DOCUMENT SECTION –
━━━━━━━━━━━━━━━━━━━━
As demonstrators assembled at Hyde Park in London on Saturday, a representative of the Guantanamo Bay detainees appealed for support for Moazamm Begg, the Birmingham man still held in the US military prison in Cuba.

“I just want everyone to know that Moazamm Begg from Birmingham was not captured in Afghanistan. He was asleep in his bed in the country next door when he was kidnapped by the FBI. He was bundled into a car and taken across the border from Pakistan,” the speaker said.

According to police estimates, some 25,000 participated in the march through the capital, but organisers claim more than double that figure.

The demonstration had been called by the Stop the War Coalition, made up of the Socialist Workers Party (SWP), the Muslim Association of Great Britain and the Campaign for Nuclear Disarmament.

The march was delayed, awaiting the arrival of George Galloway, the MP who was expelled from the Labour Party for calling on British soldiers to refuse to obey illegal orders in the war against Iraq.

The final rally, held at London’s Trafalgar Square, provided a platform for various trade union leaders, politicians—including the Welsh nationalist Plaid Cymru and the Liberal Democrats—religious leaders and representatives of the “Respect” electoral alliance, formed by Galloway and the Stop the War Coalition as an electoral alternative to New Labour.

In the first of many references to the events in Spain, where the electorate threw out the right-wing Popular Party government of Jose Marie Aznar that had supported the US war against Iraq, Keith Sonnet, deputy general secretary of the public sector union UNISON, said, “I salute the Spanish people who voted for regime change in kicking out Aznar.”

“Let’s hope the American people show the same courage and vote for regime change in the US and kick out Bush,” Sonnet told the crowd.

A speaker from the Welsh nationalist Plaid Cymru said, “We were offered some hope with the election of an antiwar prime minister in Spain.”

Speakers from the Campaign for Nuclear Disarmament and the Green Party claimed that a “democratic” United Nations would be able to prevent wars.

Billed in advance as a speaker, London Mayor Ken Livingstone sent a message of support that was read out to the rally. Following his recent readmission to the Labour Party and adoption as the party’s official candidate for mayor in the upcoming elections, his words were suitably bland, and avoided any direct criticism of Prime Minister Tony Blair.

Bob Crow, general secretary of the Rail Maritime and Transport union—the union was recently suspended by the Labour Party for supporting non-Labour candidates—said, “Our union is very clear. If Labour doesn’t support working people then we will go the ballot box and support those that do.”

Yvonne Ridley, a British journalist captured by the Taliban in Afghanistan, was introduced as a recent convert to Islam, and spoke for the Muslim Association of Britain. “I was the lucky one,” she said. “I was captured by the Taliban. If I’d been captured by the US I would have been shaved, shackled and flown half way round the world to be caged in an orange suit.”

George Galloway told the audience that the people of Spain had drawn two essential lessons: “They rejected the dichotomy between terrorism and war—terrorism is war” and they “showed that after you march, you vote.” Galloway called for the June 10 European Elections to be a “referendum on Blair” and the war, announcing that he would be standing as a candidate in London for “Respect.”
━━━━━━━━━━━━━━━━━━━━
[Limb landmark coordinates]

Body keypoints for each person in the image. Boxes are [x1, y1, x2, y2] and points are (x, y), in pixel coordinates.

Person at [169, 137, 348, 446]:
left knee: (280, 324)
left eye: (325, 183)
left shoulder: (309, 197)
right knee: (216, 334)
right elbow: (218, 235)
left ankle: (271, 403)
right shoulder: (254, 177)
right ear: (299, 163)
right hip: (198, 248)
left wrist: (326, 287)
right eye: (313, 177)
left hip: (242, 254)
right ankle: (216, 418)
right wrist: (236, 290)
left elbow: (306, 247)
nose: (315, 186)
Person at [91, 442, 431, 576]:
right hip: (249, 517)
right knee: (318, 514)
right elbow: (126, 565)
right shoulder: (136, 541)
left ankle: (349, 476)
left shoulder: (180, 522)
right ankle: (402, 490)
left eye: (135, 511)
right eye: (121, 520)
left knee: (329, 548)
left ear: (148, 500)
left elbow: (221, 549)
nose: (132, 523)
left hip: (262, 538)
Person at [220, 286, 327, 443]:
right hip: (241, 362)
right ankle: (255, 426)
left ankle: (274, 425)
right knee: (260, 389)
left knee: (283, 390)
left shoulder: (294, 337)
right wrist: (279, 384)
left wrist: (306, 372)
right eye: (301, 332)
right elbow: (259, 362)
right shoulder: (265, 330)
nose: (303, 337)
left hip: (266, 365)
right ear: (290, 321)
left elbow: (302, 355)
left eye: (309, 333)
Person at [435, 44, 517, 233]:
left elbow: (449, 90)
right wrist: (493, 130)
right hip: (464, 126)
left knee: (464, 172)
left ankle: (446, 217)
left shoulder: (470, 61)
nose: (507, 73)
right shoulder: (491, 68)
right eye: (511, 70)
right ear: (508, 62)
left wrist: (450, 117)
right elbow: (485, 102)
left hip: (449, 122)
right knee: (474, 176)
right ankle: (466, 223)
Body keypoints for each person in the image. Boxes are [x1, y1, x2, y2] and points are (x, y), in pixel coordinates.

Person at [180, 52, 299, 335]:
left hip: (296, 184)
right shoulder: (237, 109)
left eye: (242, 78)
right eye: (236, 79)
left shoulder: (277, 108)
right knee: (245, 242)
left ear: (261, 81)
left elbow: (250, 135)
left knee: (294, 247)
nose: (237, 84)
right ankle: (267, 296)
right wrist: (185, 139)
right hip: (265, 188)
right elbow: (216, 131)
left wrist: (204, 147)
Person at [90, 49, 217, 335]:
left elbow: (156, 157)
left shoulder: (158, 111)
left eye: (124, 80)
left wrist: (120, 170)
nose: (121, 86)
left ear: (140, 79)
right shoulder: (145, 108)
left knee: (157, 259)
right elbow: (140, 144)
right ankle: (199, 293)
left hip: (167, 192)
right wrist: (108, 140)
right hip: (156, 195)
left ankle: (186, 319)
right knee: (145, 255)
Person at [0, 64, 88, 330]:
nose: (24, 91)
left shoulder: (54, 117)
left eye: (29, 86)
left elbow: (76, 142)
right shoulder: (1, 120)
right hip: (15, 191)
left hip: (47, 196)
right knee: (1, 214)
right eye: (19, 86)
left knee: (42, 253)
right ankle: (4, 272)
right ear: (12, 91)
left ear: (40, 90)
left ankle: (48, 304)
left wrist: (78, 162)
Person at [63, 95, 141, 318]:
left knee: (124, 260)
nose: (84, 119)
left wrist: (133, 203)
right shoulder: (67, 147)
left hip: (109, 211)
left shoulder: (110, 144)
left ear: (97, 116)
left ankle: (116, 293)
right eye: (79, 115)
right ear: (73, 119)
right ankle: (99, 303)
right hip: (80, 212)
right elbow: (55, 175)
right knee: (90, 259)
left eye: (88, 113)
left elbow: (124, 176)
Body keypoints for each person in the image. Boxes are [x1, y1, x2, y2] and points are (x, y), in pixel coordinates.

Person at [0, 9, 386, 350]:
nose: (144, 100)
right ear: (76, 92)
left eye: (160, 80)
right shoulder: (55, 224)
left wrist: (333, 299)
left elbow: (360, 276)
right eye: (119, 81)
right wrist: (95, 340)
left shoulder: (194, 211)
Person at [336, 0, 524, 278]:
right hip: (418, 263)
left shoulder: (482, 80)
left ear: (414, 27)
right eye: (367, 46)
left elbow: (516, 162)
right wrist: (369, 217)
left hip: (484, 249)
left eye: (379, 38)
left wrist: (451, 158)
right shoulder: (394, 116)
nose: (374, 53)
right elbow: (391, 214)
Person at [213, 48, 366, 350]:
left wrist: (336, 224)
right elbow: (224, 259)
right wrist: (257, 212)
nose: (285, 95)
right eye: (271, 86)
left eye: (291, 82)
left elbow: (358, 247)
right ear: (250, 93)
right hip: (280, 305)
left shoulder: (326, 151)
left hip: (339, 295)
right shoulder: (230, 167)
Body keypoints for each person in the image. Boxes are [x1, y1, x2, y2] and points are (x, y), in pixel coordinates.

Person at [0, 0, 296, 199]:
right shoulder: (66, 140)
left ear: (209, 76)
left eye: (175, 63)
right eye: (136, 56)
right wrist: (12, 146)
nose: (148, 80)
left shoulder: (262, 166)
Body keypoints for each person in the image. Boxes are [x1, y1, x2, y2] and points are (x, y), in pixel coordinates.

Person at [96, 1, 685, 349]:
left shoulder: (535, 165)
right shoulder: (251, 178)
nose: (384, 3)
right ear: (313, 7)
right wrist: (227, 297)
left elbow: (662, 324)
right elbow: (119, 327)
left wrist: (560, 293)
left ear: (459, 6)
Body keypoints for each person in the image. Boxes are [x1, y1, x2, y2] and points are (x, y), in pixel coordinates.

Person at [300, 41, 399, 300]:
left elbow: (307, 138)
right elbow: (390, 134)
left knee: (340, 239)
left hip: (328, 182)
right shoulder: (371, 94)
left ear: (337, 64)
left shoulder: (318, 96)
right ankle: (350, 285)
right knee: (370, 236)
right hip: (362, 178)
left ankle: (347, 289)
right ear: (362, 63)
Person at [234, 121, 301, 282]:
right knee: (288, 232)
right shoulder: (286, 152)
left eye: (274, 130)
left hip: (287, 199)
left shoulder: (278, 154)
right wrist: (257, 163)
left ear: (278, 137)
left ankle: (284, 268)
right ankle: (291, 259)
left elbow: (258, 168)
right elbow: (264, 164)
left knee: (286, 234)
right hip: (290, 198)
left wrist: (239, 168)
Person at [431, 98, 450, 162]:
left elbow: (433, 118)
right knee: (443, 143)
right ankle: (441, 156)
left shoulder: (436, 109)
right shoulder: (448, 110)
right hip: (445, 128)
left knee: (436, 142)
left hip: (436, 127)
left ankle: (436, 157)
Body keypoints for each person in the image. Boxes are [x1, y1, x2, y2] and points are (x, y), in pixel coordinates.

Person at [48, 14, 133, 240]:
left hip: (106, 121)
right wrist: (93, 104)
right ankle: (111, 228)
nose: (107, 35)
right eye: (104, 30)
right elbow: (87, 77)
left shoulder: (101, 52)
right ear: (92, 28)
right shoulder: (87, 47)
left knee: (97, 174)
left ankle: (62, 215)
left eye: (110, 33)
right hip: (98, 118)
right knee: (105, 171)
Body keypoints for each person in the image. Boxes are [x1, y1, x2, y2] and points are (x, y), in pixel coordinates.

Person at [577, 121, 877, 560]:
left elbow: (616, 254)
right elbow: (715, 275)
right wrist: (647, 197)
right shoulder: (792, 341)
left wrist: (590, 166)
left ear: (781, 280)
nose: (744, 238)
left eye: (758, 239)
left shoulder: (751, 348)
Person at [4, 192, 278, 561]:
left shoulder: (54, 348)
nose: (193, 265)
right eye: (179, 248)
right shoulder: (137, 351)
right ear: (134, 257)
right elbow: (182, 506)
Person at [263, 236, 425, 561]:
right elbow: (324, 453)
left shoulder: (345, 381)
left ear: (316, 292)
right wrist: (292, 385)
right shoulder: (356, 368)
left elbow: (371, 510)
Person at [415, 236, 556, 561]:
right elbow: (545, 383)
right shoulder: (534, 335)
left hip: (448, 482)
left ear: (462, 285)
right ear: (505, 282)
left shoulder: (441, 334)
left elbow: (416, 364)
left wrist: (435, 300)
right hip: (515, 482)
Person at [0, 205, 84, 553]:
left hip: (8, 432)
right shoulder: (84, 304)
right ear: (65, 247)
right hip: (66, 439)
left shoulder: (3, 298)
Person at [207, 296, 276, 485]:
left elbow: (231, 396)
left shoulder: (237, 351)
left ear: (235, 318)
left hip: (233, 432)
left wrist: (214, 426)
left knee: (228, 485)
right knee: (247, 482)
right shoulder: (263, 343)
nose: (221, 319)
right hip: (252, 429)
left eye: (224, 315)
━━━━━━━━━━━━━━━━━━━━
REQUIRED ACTIONS –
- A) In the article on the London antiwar march, which group called the demonstration?
- B) Quote the passage from the article on the London antiwar march, starting with "In the first" and going on through "told the crowd.".

RESULTS FOR THE EXERCISE –
- A) The Stop the War Coalition.

- B)
In the first of many references to the events in Spain, where the electorate threw out the right-wing Popular Party government of Jose Marie Aznar that had supported the US war against Iraq, Keith Sonnet, deputy general secretary of the public sector union UNISON, said, “I salute the Spanish people who voted for regime change in kicking out Aznar.”

“Let’s hope the American people show the same courage and vote for regime change in the US and kick out Bush,” Sonnet told the crowd.